I find Lal Khan on my first morning in Jaipur – the watchman at my hotel hails Khan’s auto and we bargain. Sightseeing, I say, knowing no other word to describe ‘random roaming’ – he looks blank for a moment – I wave my hands helplessly and say, Hawa Mahal, Palace, Johri Bazaar… his eyes light up in comprehension – accha, sair-seeing, baitho .
He stops at several places unasked, feeling that I ought to use my camera more – he knows the best spots and insists I take photos from there and only from there. As it happens, so does my guide at the Hawa Mahal – he sees me pointing my camera at the facade at one spot and hustles me to another – “total symmetry here”.
Otherwise Lal Khan is careful, knowledgeable (mostly) – on the way to Amber fort, he points to a temple on top of a hill and says it is crowded during the annual Ganesha festival – “what you call Ganpati Bappa Morya in Bombay, we celebrate here as Ganesh Chaturvedi”. He is one nice old man, warning me every time I get off the rick, “be carefuls, madam”.
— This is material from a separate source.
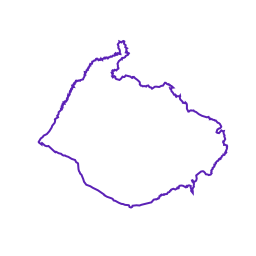 the district of Temanggung, Jawa Tengah, Indonesia, rotated 339°
{"feature_id": "22746128B37534287210764", "entity_name": "Temanggung", "entity_type": "district", "adm_level": 2, "iso_a3": "IDN", "parent_name": "Indonesia", "parent_adm1": "Jawa Tengah", "projection": "natural_earth1", "projection_center": [110.153, -7.24], "detail": "fine", "context": "isolated", "style": "outline", "palette": "violet", "viewbox_px": 256, "rotation_deg": 339, "n_neighbors": 0, "source": "geoboundaries", "source_scale": "gbopen_adm2", "svg_char_len": 5787}
<svg xmlns="http://www.w3.org/2000/svg" viewBox="0 0 256 256"><g transform="rotate(339 128 128)"><path d="M42.8,106.5L39.6,109.0L39.6,109.6L41.3,112.3L41.5,111.6L42.3,111.2L44.3,114.9L45.8,116.0L47.3,116.3L51.2,124.2L51.5,124.6L52.1,124.3L52.4,124.5L54.2,126.7L56.3,128.1L57.2,129.9L58.3,130.8L59.3,131.0L60.1,132.1L61.9,133.5L64.4,136.7L67.1,138.9L67.4,141.4L68.5,142.7L68.6,143.4L67.0,148.8L66.8,150.8L67.1,152.1L67.0,153.4L67.8,154.9L67.9,159.6L67.7,162.4L68.7,166.0L72.0,168.9L73.7,171.2L77.6,175.4L81.6,181.2L82.1,182.2L81.9,182.4L83.8,184.7L87.6,187.9L88.4,189.0L88.6,190.5L90.1,191.5L92.7,194.6L94.7,196.5L96.1,197.2L97.7,198.7L100.8,200.2L101.2,200.6L101.1,202.3L102.3,203.3L103.7,203.1L104.4,202.2L108.3,203.2L111.0,204.5L113.0,204.5L123.2,205.8L126.3,204.1L128.7,204.5L128.8,204.8L130.2,204.8L130.7,204.4L131.4,204.8L132.4,204.1L132.8,203.0L133.7,203.0L134.1,202.5L134.8,202.3L135.1,202.7L135.5,202.3L135.9,202.7L136.9,202.8L137.4,203.3L137.9,203.3L138.1,202.8L140.7,203.6L142.1,202.5L143.7,202.6L144.8,201.7L145.6,201.7L146.0,201.1L146.5,201.0L148.6,201.0L150.2,202.4L151.8,202.1L153.7,202.4L154.1,201.6L153.8,201.3L154.4,201.3L155.3,200.4L157.2,200.8L158.7,201.7L160.1,203.4L160.8,203.4L160.8,204.1L162.1,204.3L162.8,203.8L162.8,203.3L163.3,203.5L163.8,203.3L164.6,203.5L165.8,204.6L165.2,205.9L165.1,208.3L164.4,209.3L165.2,211.9L165.9,210.0L165.8,208.2L166.4,208.2L167.1,207.3L168.5,206.4L168.5,205.6L169.6,203.8L169.3,201.9L168.9,201.3L168.9,199.9L169.4,199.9L169.3,200.6L169.9,201.0L170.2,202.2L172.7,201.6L174.0,199.9L174.7,196.7L180.6,194.8L182.5,195.2L183.1,195.8L183.8,197.4L184.1,199.1L185.8,200.0L186.5,200.9L188.5,201.1L189.9,200.2L189.7,199.4L190.6,198.3L190.4,197.8L191.1,197.1L192.5,196.5L192.6,195.7L194.8,194.9L195.4,193.3L195.9,193.6L197.0,192.6L197.1,192.2L197.5,192.3L197.8,191.7L199.2,190.9L200.4,190.9L201.6,189.7L202.5,189.5L202.7,190.1L203.2,190.0L203.1,189.4L204.7,189.0L205.4,188.0L207.4,187.3L208.0,187.5L208.0,187.1L208.4,187.3L210.5,186.3L210.2,185.7L210.9,185.6L210.7,185.1L212.8,182.9L213.4,182.0L213.3,181.4L214.1,180.5L214.0,179.6L213.5,179.5L212.9,178.6L211.6,178.2L211.9,177.3L211.8,175.7L212.1,175.5L211.8,175.1L212.2,174.5L213.1,174.6L214.8,173.2L214.9,170.1L215.5,169.5L215.3,167.9L215.6,166.3L216.4,165.2L215.3,165.0L214.3,163.7L211.1,165.4L209.6,164.5L209.1,163.6L210.9,161.5L212.5,161.1L214.0,161.2L215.4,160.4L215.6,159.9L215.2,157.0L214.4,155.7L213.6,155.2L212.6,152.4L211.8,152.2L211.4,151.4L210.4,150.9L209.5,149.8L207.7,149.2L208.2,148.6L207.3,147.7L207.2,146.5L205.5,146.3L201.5,143.2L199.1,140.5L197.4,137.6L195.8,136.1L195.5,135.1L193.9,134.7L193.2,134.1L192.3,134.0L190.8,134.5L190.2,134.3L189.9,131.1L191.3,127.5L191.4,126.1L190.8,124.8L190.4,125.4L188.2,124.1L188.4,123.1L187.0,120.0L187.4,117.6L188.1,117.1L188.2,116.5L187.7,116.9L185.2,115.9L184.2,116.2L184.0,115.6L184.5,114.7L183.7,114.0L183.8,113.6L182.9,113.4L182.5,110.9L181.8,109.4L182.1,107.5L181.6,106.9L181.6,106.0L182.4,106.5L183.4,106.2L184.7,106.5L183.6,104.3L182.6,103.6L182.6,103.1L182.0,103.0L181.7,101.6L180.9,101.6L180.2,100.9L179.4,99.3L178.7,99.0L175.8,101.0L174.2,100.6L171.8,100.9L169.2,99.5L167.9,99.1L164.5,99.9L163.9,98.2L162.7,97.6L162.2,95.6L160.3,95.3L159.9,95.8L158.0,94.6L156.7,94.4L155.9,93.3L155.1,93.0L154.6,91.5L155.2,90.4L155.3,89.1L153.9,86.3L152.5,84.2L151.8,82.4L150.9,82.1L150.6,82.7L149.8,82.8L148.6,80.8L144.7,78.1L143.0,79.1L142.2,78.9L141.3,78.1L139.3,79.4L137.3,80.1L134.5,78.0L134.1,77.1L134.5,75.6L133.8,74.7L132.0,75.3L131.7,74.0L132.0,74.0L132.7,73.0L132.6,70.4L132.8,70.4L133.2,71.7L133.5,71.7L133.9,68.8L134.6,68.6L135.4,69.5L136.5,68.9L137.8,70.1L139.1,69.3L140.2,69.2L140.6,68.7L140.4,67.4L141.0,66.0L141.2,64.3L143.4,62.3L146.4,61.3L146.9,61.7L147.4,60.6L147.8,60.5L149.2,61.0L150.7,60.8L151.7,59.9L154.1,59.7L155.6,58.6L155.4,58.3L154.5,58.3L154.4,56.4L153.5,57.1L153.0,56.7L154.0,55.6L154.7,53.7L155.7,53.3L154.4,51.6L155.5,49.9L154.5,48.1L154.7,47.3L155.6,45.9L155.1,45.2L154.0,45.1L152.7,45.8L151.0,44.1L150.8,45.1L149.8,45.4L148.4,46.3L148.4,48.5L147.8,49.4L147.7,50.2L148.2,51.5L148.1,52.8L147.7,54.0L146.9,54.9L147.5,55.7L147.4,56.3L146.5,55.8L145.3,54.4L144.8,54.4L144.3,55.7L143.9,55.6L143.2,53.7L142.2,54.2L142.3,54.6L142.9,54.6L142.9,55.3L142.3,55.0L142.1,55.5L141.4,55.7L139.6,55.0L138.4,55.7L137.3,54.9L136.4,55.4L135.3,55.1L134.1,55.9L133.7,55.7L133.7,54.7L132.8,54.2L131.4,54.9L131.0,53.9L129.8,54.5L128.7,54.3L128.3,55.3L127.4,54.2L127.4,53.6L126.3,54.5L125.8,54.2L125.1,54.2L125.2,53.4L124.2,53.2L123.9,52.1L123.0,52.0L121.9,53.2L120.8,52.8L119.8,53.3L118.4,53.2L117.5,55.0L116.8,54.8L116.2,55.2L115.9,54.9L115.4,55.9L115.0,55.4L113.7,57.1L113.0,57.1L112.5,57.6L112.6,57.9L111.7,58.1L111.5,59.4L110.8,59.5L110.1,59.2L108.8,61.0L107.7,60.3L107.4,61.8L106.7,62.4L107.1,63.2L106.2,63.4L105.9,64.2L104.2,65.6L103.5,66.5L100.7,66.2L100.1,66.7L99.3,66.0L98.8,66.2L98.2,65.9L97.1,66.0L97.0,65.6L96.4,65.9L96.1,65.5L95.2,66.7L94.8,66.4L94.1,66.6L93.9,67.9L93.4,68.0L93.0,67.7L92.7,68.3L91.7,68.2L91.5,68.8L92.0,69.2L92.1,69.9L91.1,69.1L91.1,70.2L90.4,70.1L89.9,71.3L89.0,71.0L88.6,71.5L89.0,71.5L89.1,71.9L88.3,72.6L87.7,72.6L87.6,73.6L87.1,73.7L86.8,73.2L86.4,73.7L85.7,75.7L85.2,76.0L84.7,75.7L84.5,76.0L84.8,76.4L84.4,76.7L83.9,76.5L83.8,75.9L83.3,76.6L83.4,77.2L82.5,78.5L81.8,78.3L81.2,79.1L81.6,79.8L79.7,81.1L79.1,80.5L78.4,80.9L78.1,81.6L77.8,81.6L78.0,81.2L77.9,81.0L77.6,81.3L77.3,81.1L77.3,82.5L76.6,82.0L76.5,82.5L76.0,82.5L75.5,83.2L75.2,82.6L74.9,83.0L75.2,83.5L75.0,84.0L73.8,84.0L73.5,84.9L73.9,85.5L73.6,85.5L73.1,86.4L72.6,86.2L72.7,86.9L72.0,86.8L71.7,87.3L68.9,88.4L68.2,90.1L66.2,91.3L66.6,92.1L66.6,92.9L63.2,93.5L62.8,93.8L62.8,94.6L62.0,96.1L61.2,97.0L58.1,98.7L56.9,100.2L53.3,102.9L50.0,104.6L46.5,104.9L45.1,105.9L42.8,106.5Z" fill="none" stroke="#5b21b6" stroke-width="2"/></g></svg>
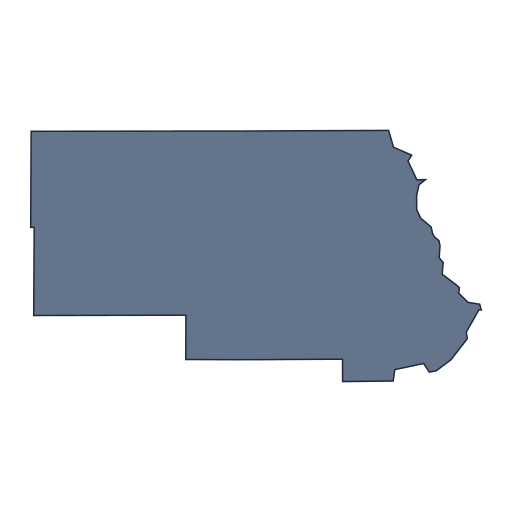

I love Jaipur – I realize it is one of my favourite cities in India. I take a walk through the markets one evening – the shopkeepers like it when you banter with them – one of them points to my earrings and says he will sell a similar one to me for just Rs.80 – and I say, I am already wearing this – why do I need one more pair? He laughs aloud and says – “chalo, aap free me le lo!” . And then the street food – everywhere, every kind of snack and chaat.
As in any other Indian city, it is interesting to people-watch and figure out where they are from – at Jantar Mantar, the Bengalis are arguing loudly about lunch, the Telugus are bored with the “same thing” and photograph their bratty children climbing on to the structures. Everywhere else, the Delhi couples saunter confidently, the newly-wed woman with her red chooda, svatters and high heels, taking pictures of her man on her phone camera as he poses at regular and frequent intervals. In front of the Hawa Mahal in the evenings, foreigners travel in hand rickshaws in a procession – the Japanese easily identified by their video camera in one hand and v symbol on the other.
Inside the city palace, my guide tells me the story of the 7 feet, 250 kg maharaja who ate 5 kg of jalebi and drank 5 litres of milk for breakfast everyday. His silk pyjama is on display and stretches across almost an entire wall; the group of teenagers point to it and giggle.
I want to giggle too then. Just because I am happy to be there then.